Speed limiters

Mandatory speed limiters to be fitted on UK cars from 2022

All new cars sold in the UK will have to be fitted with a speed limiter to help stay within the speed limit and enhance road safety.

This is a part of The European Commission’s provisional agreement that all new vehicles sold in Europe will be fitted with a speed limiter from July 2022. The 2019/2044 regulation also mandates all new cars that have already launched be fitted with an Intelligent Speed Assist (ISA) by 7th July 2024.

Although the UK is leaving the EU, it is understood that they are likely to adopt the same regulations even after Brexit. The UK has maintained most of the EU laws for new cars.

Why is this deemed an important move?

With around 26,000 road deaths in Europe each year, the European Transport Safety Council (ETSC) has been campaigning for mandatory speed limiters in the belief that this move can help to reduce collisions by 30%.

The European Commission has said the speed limiters (along with other measures included in the legislation) could prevent 140,000 serious road traffic injuries by 2038. Overall, it hopes to cut road deaths to zero by 2050.

In the UK, the national speed limit is 70 mph on motorways and dual carriageways however, many cars go up to 120mph top speed. Police reported 2.2 million speeding offences in 2020, nearly half of these people chose to complete a speed awareness course. Government figures for reported road casualties in Great Britain, show there were an estimated 1,472 reported road deaths and an estimated 23,486 killed or seriously injured casualties in 2020.

What is a speed limiter?

A speed limiter is an ISA, which uses either a video or GPS system to detect speed. It is fitted inside the vehicle and ensures it doesn’t cross a certain speed set by the driver. If they are going too fast, then the vehicle will intervene and slow the vehicle by reducing power to the engine. This does not affect the braking system and if needed for overtaking, it can be overridden by pressing hard on the accelerator.

What else is included in the legislation?

There are additional compulsory safety equipment included in the new EU regulations such as autonomous braking system (required for five stars in the Euro NCAP safety crash tests),

data loggers (black box technology), emergency stop signal, driver fatigue detection system, lane keep assist, built-in breathalysers which won’t let you start the car if you fail and reversing sensors or cameras. Many of these systems are already widely available in many cars sold in the UK.

What else can be done to improve driver safety?
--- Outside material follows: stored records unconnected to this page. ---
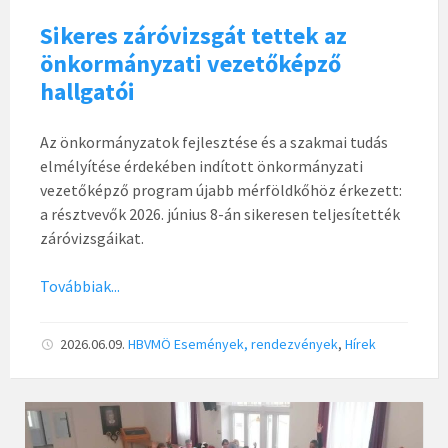
Sikeres záróvizsgát tettek az
önkormányzati vezetőképző
hallgatói
Az önkormányzatok fejlesztése és a szakmai tudás
elmélyítése érdekében indított önkormányzati
vezetőképző program újabb mérföldkőhöz érkezett:
a résztvevők 2026. június 8-án sikeresen teljesítették
záróvizsgáikat.
Továbbiak...
2026.06.09.
HBVMÖ
Események, rendezvények
,
Hírek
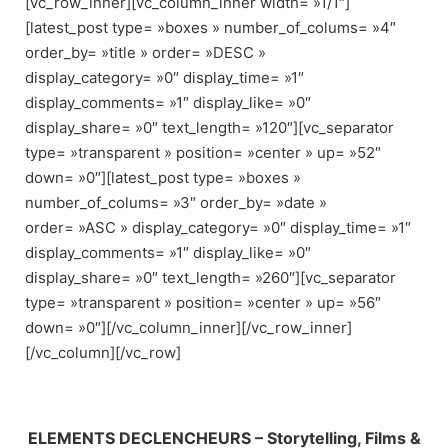
[vc_row_inner][vc_column_inner width= »1/1″]
[latest_post type= »boxes » number_of_colums= »4″
order_by= »title » order= »DESC »
display_category= »0″ display_time= »1″
display_comments= »1″ display_like= »0″
display_share= »0″ text_length= »120″][vc_separator
type= »transparent » position= »center » up= »52″
down= »0″][latest_post type= »boxes »
number_of_colums= »3″ order_by= »date »
order= »ASC » display_category= »0″ display_time= »1″
display_comments= »1″ display_like= »0″
display_share= »0″ text_length= »260″][vc_separator
type= »transparent » position= »center » up= »56″
down= »0″][/vc_column_inner][/vc_row_inner]
[/vc_column][/vc_row]
ELEMENTS DECLENCHEURS – Storytelling, Films &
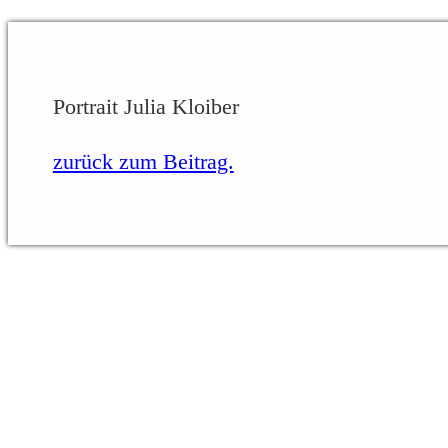
Portrait Julia Kloiber
zurück zum Beitrag.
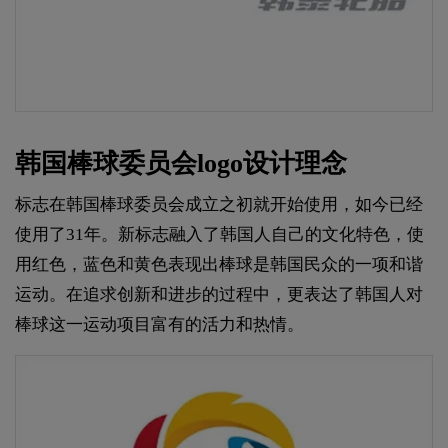
韩国棒球委员会logo设计理念
标志在韩国棒球委员会成立之初就开始使用，如今已经
使用了31年。新标志融入了韩国人自己的文化特色，使
用红色，蓝色和黄色表现出棒球是韩国民众的一项和谐
运动。在追求创新和进步的过程中，更表达了韩国人对
棒球这一运动项目富有的活力和热情。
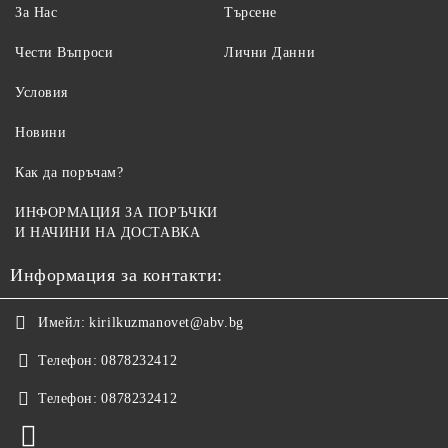
За Нас
Търсене
Чести Въпроси
Лични Данни
Условия
Новини
Как да поръчам?
ИНФОРМАЦИЯ ЗА ПОРЪЧКИ
И НАЧИНИ НА ДОСТАВКА
Информация за контакти:
Имейл:
kirilkuzmanovet@abv.bg
Телефон:
0878232412
Телефон:
0878232412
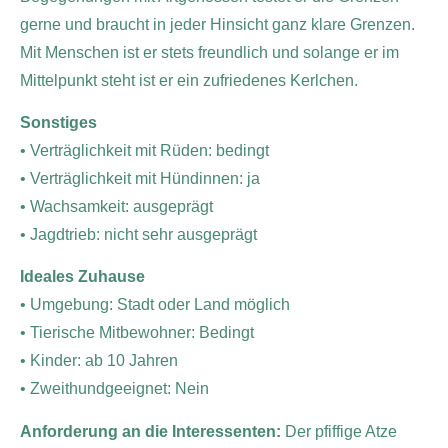
gerne und braucht in jeder Hinsicht ganz klare Grenzen.
Mit Menschen ist er stets freundlich und solange er im
Mittelpunkt steht ist er ein zufriedenes Kerlchen.
Sonstiges
• Verträglichkeit mit Rüden: bedingt
• Verträglichkeit mit Hündinnen: ja
• Wachsamkeit: ausgeprägt
• Jagdtrieb: nicht sehr ausgeprägt
Ideales Zuhause
• Umgebung: Stadt oder Land möglich
• Tierische Mitbewohner: Bedingt
• Kinder: ab 10 Jahren
• Zweithundgeeignet: Nein
Anforderung an die Interessenten:
Der pfiffige Atze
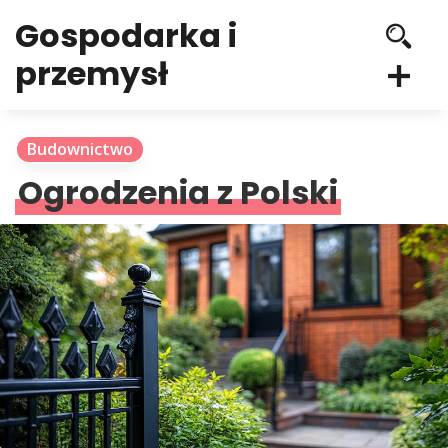
Gospodarka i
przemysł
Budownictwo
Ogrodzenia z Polski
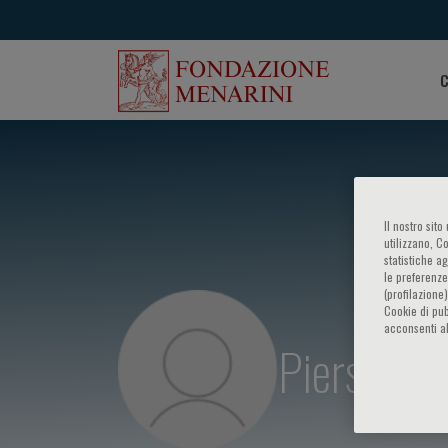
C
Il nostro sit
utilizzano, C
statistiche a
le preferenze
(profilazione
Cookie di pub
acconsenti al
Piersante 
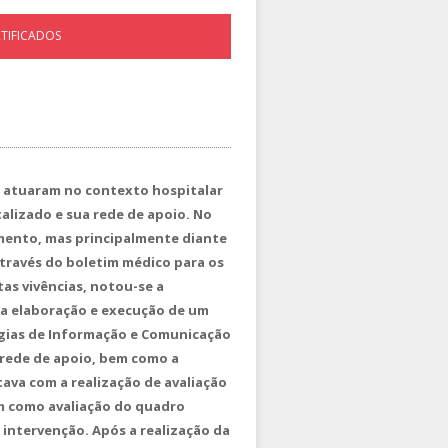
RTIFICADOS
e atuaram no contexto hospitalar
alizado e sua rede de apoio. No
imento, mas principalmente diante
 através do boletim médico para os
tas vivências, notou-se a
a a elaboração e execução de um
gias de Informação e Comunicação
a rede de apoio, bem como a
tava com a realização de avaliação
em como avaliação do quadro
 intervenção. Após a realização da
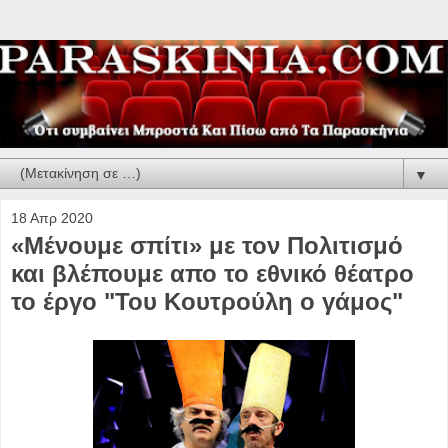
▼
18 Απρ 2020
«Mένουμε σπίτι» με τον Πολιτισμό
και βλέπουμε απο το εθνικό θέατρο
το έργο "Του Kουτρούλη ο γάμος"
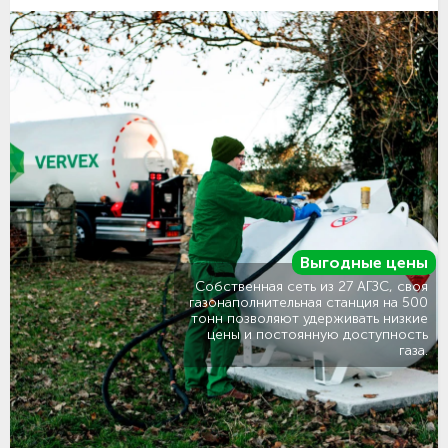
Выгодные цены
Собственная сеть из 27 АГЗС, своя
газонаполнительная станция на 500
тонн позволяют удерживать низкие
цены и постоянную доступность
газа.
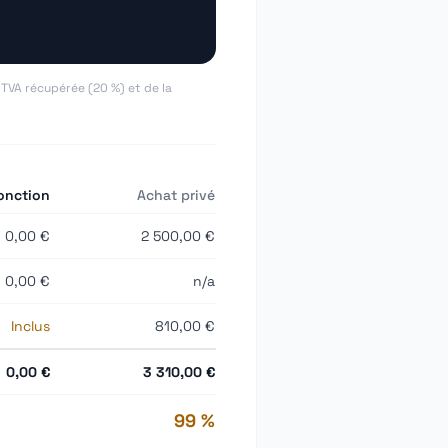
a TVA récupérée (20 %) et de la
onction
Achat privé
0,00 €
2 500,00 €
0,00 €
n/a
Inclus
810,00 €
0,00 €
3 310,00 €
99 %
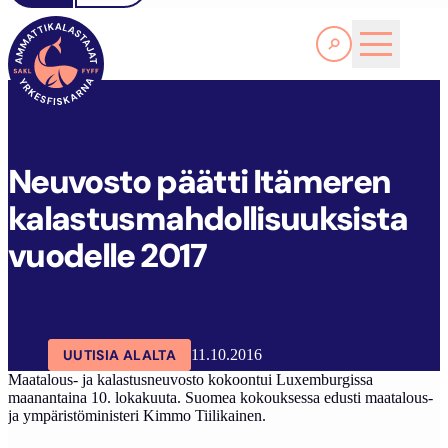
Lue lisää
N
EUVOSTO PÄÄTTI ITÄMEREN KALASTUSMAHDOLLISUUKSISTA VUODELLE 2017
SAKL
ARTIKKELIT
AJANKOHTAISTA
Neuvosto päätti Itämeren
kalastusmahdollisuuksista
vuodelle 2017
UUTISIA ALALTA
11.10.2016
Maatalous- ja kalastusneuvosto kokoontui Luxemburgissa
maanantaina 10. lokakuuta. Suomea kokouksessa edusti maatalous-
ja ympäristöministeri Kimmo Tiilikainen.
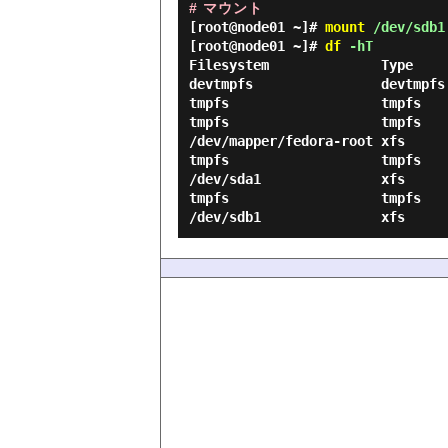
# マウント
[root@node01 ~]#
mount
/dev/sdb1
[root@node01 ~]#
df
-hT
Filesystem              Type    
devtmpfs                devtmpfs
tmpfs                   tmpfs   
tmpfs                   tmpfs   
/dev/mapper/fedora-root xfs     
tmpfs                   tmpfs   
/dev/sda1               xfs     
tmpfs                   tmpfs   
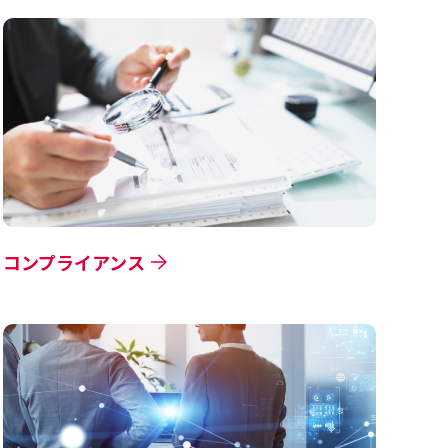
コンプライアンス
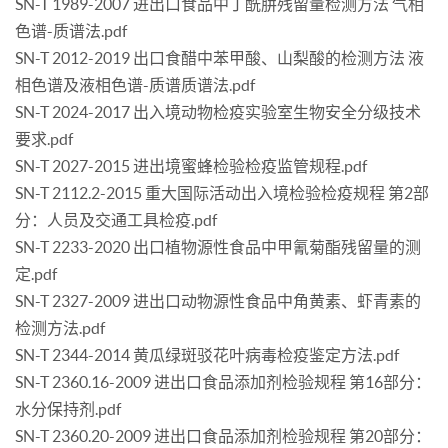
SN-T 1989-2007 进出口食品中丁酰肼残留量检测方法 气相
色谱-质谱法.pdf
SN-T 2012-2019 出口食醋中苯甲酸、山梨酸的检测方法 液
相色谱及液相色谱-质谱质谱法.pdf
SN-T 2024-2017 出入境动物检疫实验室生物安全分级技术
要求.pdf
SN-T 2027-2015 进出境蜜蜂检验检疫监管规程.pdf
SN-T 2112.2-2015 重大国际活动出入境检验检疫规程 第2部
分：人员及交通工具检疫.pdf
SN-T 2233-2020 出口植物源性食品中甲氰菊酯残留量的测
定.pdf
SN-T 2327-2009 进出口动物源性食品中角黄素、虾青素的
检测方法.pdf
SN-T 2344-2014 黄瓜绿斑驳花叶病毒检疫鉴定方法.pdf
SN-T 2360.16-2009 进出口食品添加剂检验规程 第16部分：
水分保持剂.pdf
SN-T 2360.20-2009 进出口食品添加剂检验规程 第20部分：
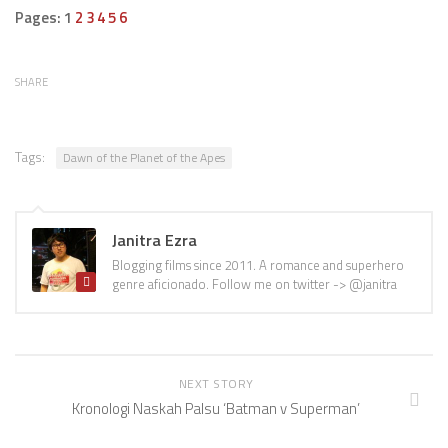
Pages: 1
2
3
4
5
6
SHARE
Tags:
Dawn of the Planet of the Apes
Janitra Ezra
Blogging films since 2011. A romance and superhero
genre aficionado. Follow me on twitter -> @janitra
NEXT STORY
Kronologi Naskah Palsu ‘Batman v Superman’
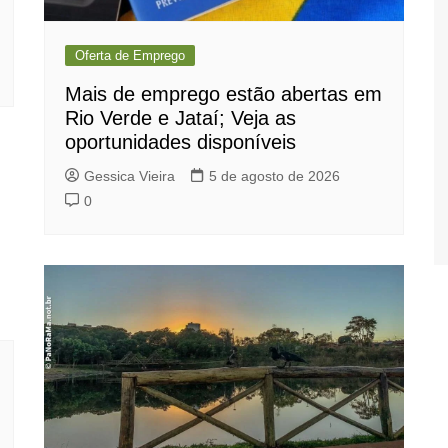
Oferta de Emprego
Mais de emprego estão abertas em
Rio Verde e Jataí; Veja as
oportunidades disponíveis
Gessica Vieira
5 de agosto de 2026
0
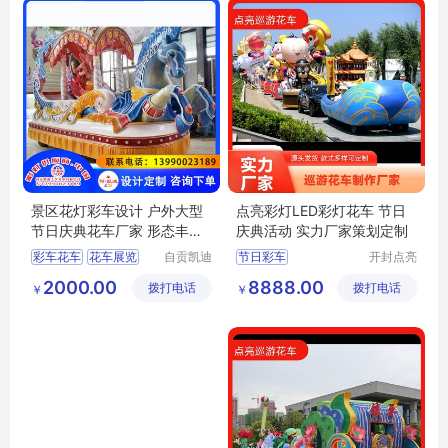
景区花灯彩车设计 户外大型
点亮彩灯LED彩灯花车 节日
节日庆典花车厂家 形态丰富
庆典活动 实力厂家策划定制
凯迪
彩车花车
花车展览
自贡凯迪
节日彩车
开封点亮
工艺美术
彩灯文化
花车巡游
彩船巡游
商业活动花车
2000.00
8888.00
拨打电话
有限公司
拨打电话
艺术有限
￥
￥
国庆节彩车花车
节日特定花车
公司
卡通主题花车
民族文化花车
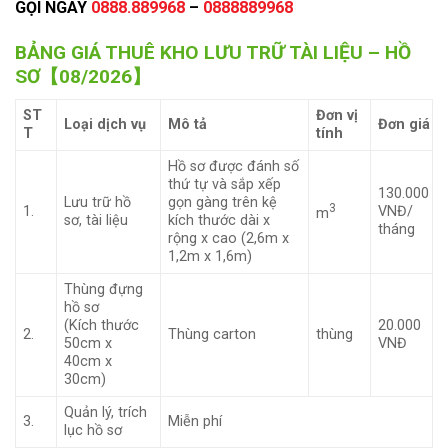
GỌI NGAY
0888.889968
–
0888889968
BẢNG GIÁ THUÊ KHO LƯU TRỮ TÀI LIỆU – HỒ
SƠ【08/2026】
ST
Đơn vị
Loại dịch vụ
Mô tả
Đơn giá
T
tính
Hồ sơ được đánh số
thứ tự và sắp xếp
130.000
Lưu trữ hồ
gọn gàng trên kệ
3
1.
VNĐ/
m
sơ, tài liệu
kích thước dài x
tháng
rộng x cao (2,6m x
1,2m x 1,6m)
Thùng đựng
hồ sơ
(Kích thước
20.000
2.
Thùng carton
thùng
50cm x
VNĐ
40cm x
30cm)
Quản lý, trích
3.
Miễn phí
lục hồ sơ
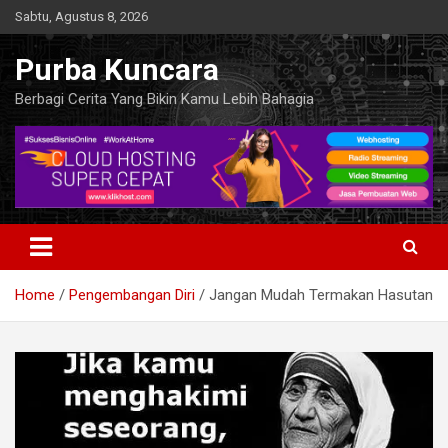
Skip
Sabtu, Agustus 8, 2026
to
content
Purba Kuncara
Berbagi Cerita Yang Bikin Kamu Lebih Bahagia
Home
Pengembangan Diri
Jangan Mudah Termakan Hasutan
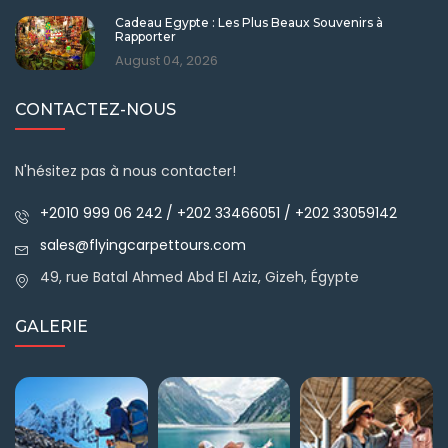
Cadeau Egypte : Les Plus Beaux Souvenirs à
Rapporter
August 04, 2026
CONTACTEZ-NOUS
N'hésitez pas à nous contacter!
+2010 999 06 242 / +202 33466051 / +202 33059142
sales@flyingcarpettours.com
49, rue Batal Ahmed Abd El Aziz, Gizeh, Égypte
GALERIE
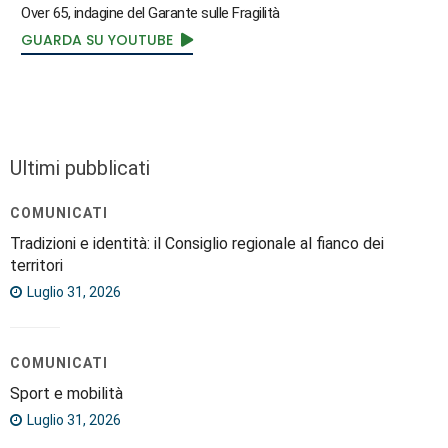
Over 65, indagine del Garante sulle Fragilità
GUARDA SU YOUTUBE
Ultimi pubblicati
COMUNICATI
Tradizioni e identità: il Consiglio regionale al fianco dei
territori
Luglio 31, 2026
COMUNICATI
Sport e mobilità
Luglio 31, 2026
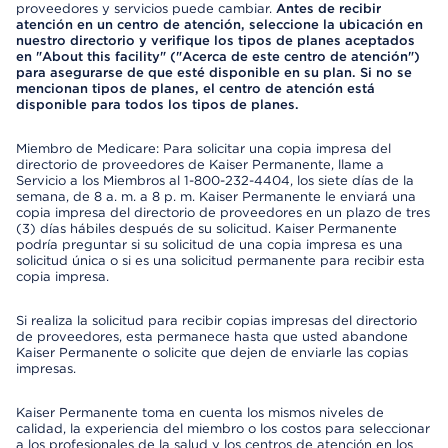
proveedores y servicios puede cambiar.
Antes de recibir
atención en un centro de atención, seleccione la ubicación en
nuestro directorio y verifique los tipos de planes aceptados
en "About this facility" ("Acerca de este centro de atención")
para asegurarse de que esté disponible en su plan. Si no se
mencionan tipos de planes, el centro de atención está
disponible para todos los tipos de planes.
Miembro de Medicare: Para solicitar una copia impresa del
directorio de proveedores de Kaiser Permanente, llame a
Servicio a los Miembros al 1-800-232-4404, los siete días de la
semana, de 8 a. m. a 8 p. m. Kaiser Permanente le enviará una
copia impresa del directorio de proveedores en un plazo de tres
(3) días hábiles después de su solicitud. Kaiser Permanente
podría preguntar si su solicitud de una copia impresa es una
solicitud única o si es una solicitud permanente para recibir esta
copia impresa.
Si realiza la solicitud para recibir copias impresas del directorio
de proveedores, esta permanece hasta que usted abandone
Kaiser Permanente o solicite que dejen de enviarle las copias
impresas.
Kaiser Permanente toma en cuenta los mismos niveles de
calidad, la experiencia del miembro o los costos para seleccionar
a los profesionales de la salud y los centros de atención en los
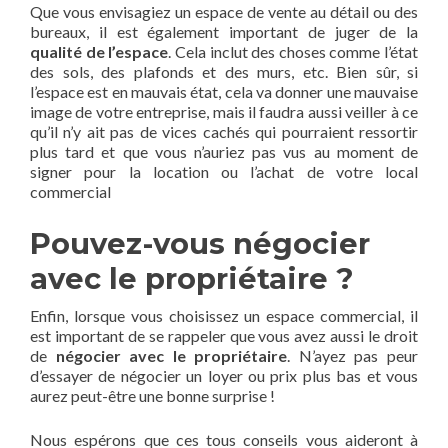
Que vous envisagiez un espace de vente au détail ou des
bureaux, il est également important de juger de la
qualité de l’espace
. Cela inclut des choses comme l’état
des sols, des plafonds et des murs, etc. Bien sûr, si
l’espace est en mauvais état, cela va donner une mauvaise
image de votre entreprise, mais il faudra aussi veiller à ce
qu’il n’y ait pas de vices cachés qui pourraient ressortir
plus tard et que vous n’auriez pas vus au moment de
signer pour la location ou l’achat de votre local
commercial
Pouvez-vous négocier
avec le propriétaire ?
Enfin, lorsque vous choisissez un espace commercial, il
est important de se rappeler que vous avez aussi le droit
de
négocier avec le propriétaire
. N’ayez pas peur
d’essayer de négocier un loyer ou prix plus bas et vous
aurez peut-être une bonne surprise !
Nous espérons que ces tous conseils vous aideront à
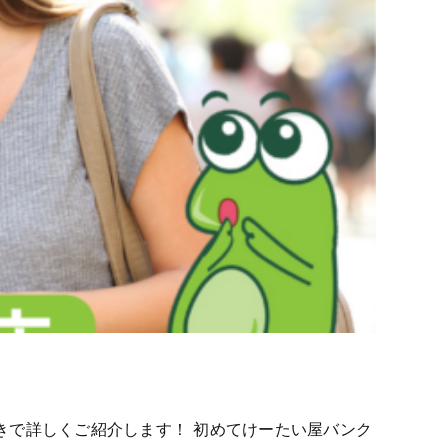
きで詳しくご紹介します！ 初めてけーたい屋バンク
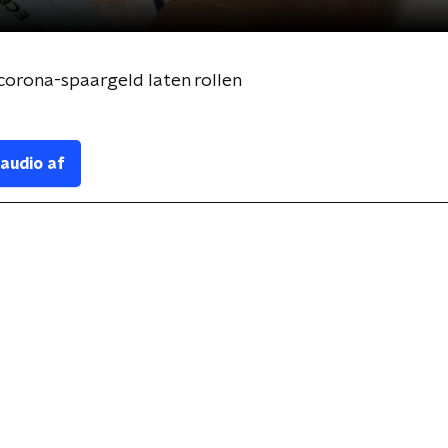
corona-spaargeld laten rollen
 audio af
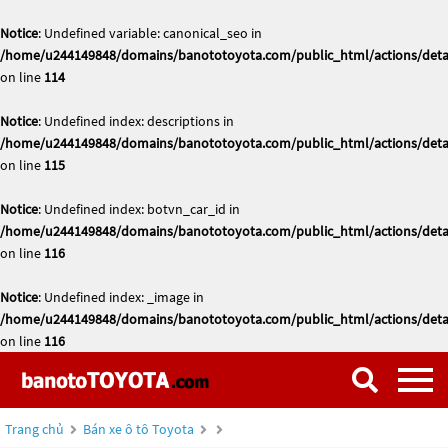
Notice
: Undefined variable: canonical_seo in
/home/u244149848/domains/banototoyota.com/public_html/actions/deta
on line
114
Notice
: Undefined index: descriptions in
/home/u244149848/domains/banototoyota.com/public_html/actions/deta
on line
115
Notice
: Undefined index: botvn_car_id in
/home/u244149848/domains/banototoyota.com/public_html/actions/deta
on line
116
Notice
: Undefined index: _image in
/home/u244149848/domains/banototoyota.com/public_html/actions/deta
on line
116
Trang chủ
Bán xe ô tô Toyota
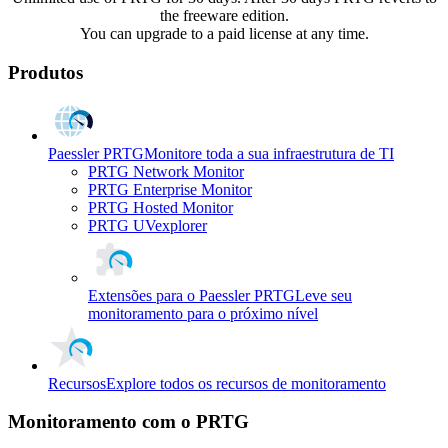
the freeware edition.
You can upgrade to a paid license at any time.
Produtos
Paessler PRTG
Monitore toda a sua infraestrutura de TI
PRTG Network Monitor
PRTG Enterprise Monitor
PRTG Hosted Monitor
PRTG UVexplorer
Extensões para o Paessler PRTG
Leve seu
monitoramento para o próximo nível
Recursos
Explore todos os recursos de monitoramento
Monitoramento com o PRTG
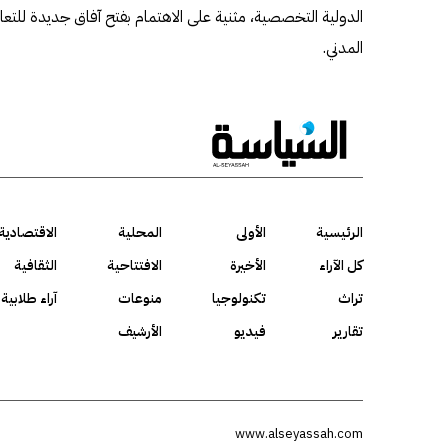
الدولية التخصصية، مثنية على الاهتمام بفتح آفاق جديدة للت
المدني.
الرئيسية
الأولى
المحلية
الاقتصادية
كل الآراء
الأخيرة
الافتتاحية
الثقافية
تراث
تكنولوجيا
منوعات
آراء طلابية
تقارير
فيديو
الأرشيف
www.alseyassah.com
Training – Businesses can help to improve driver safety through education by introducing driver safety training for all company vehicle users and the wider business if appropriate.

Policies – Ensure your company policies around driving and vehicle use is clear and well presented. Include your drugs and alcohol policies within this too.

Regular feedback – use technology and feedback to ensure drivers are aware of their driving habits and where they can improve from a speed and safety perspective.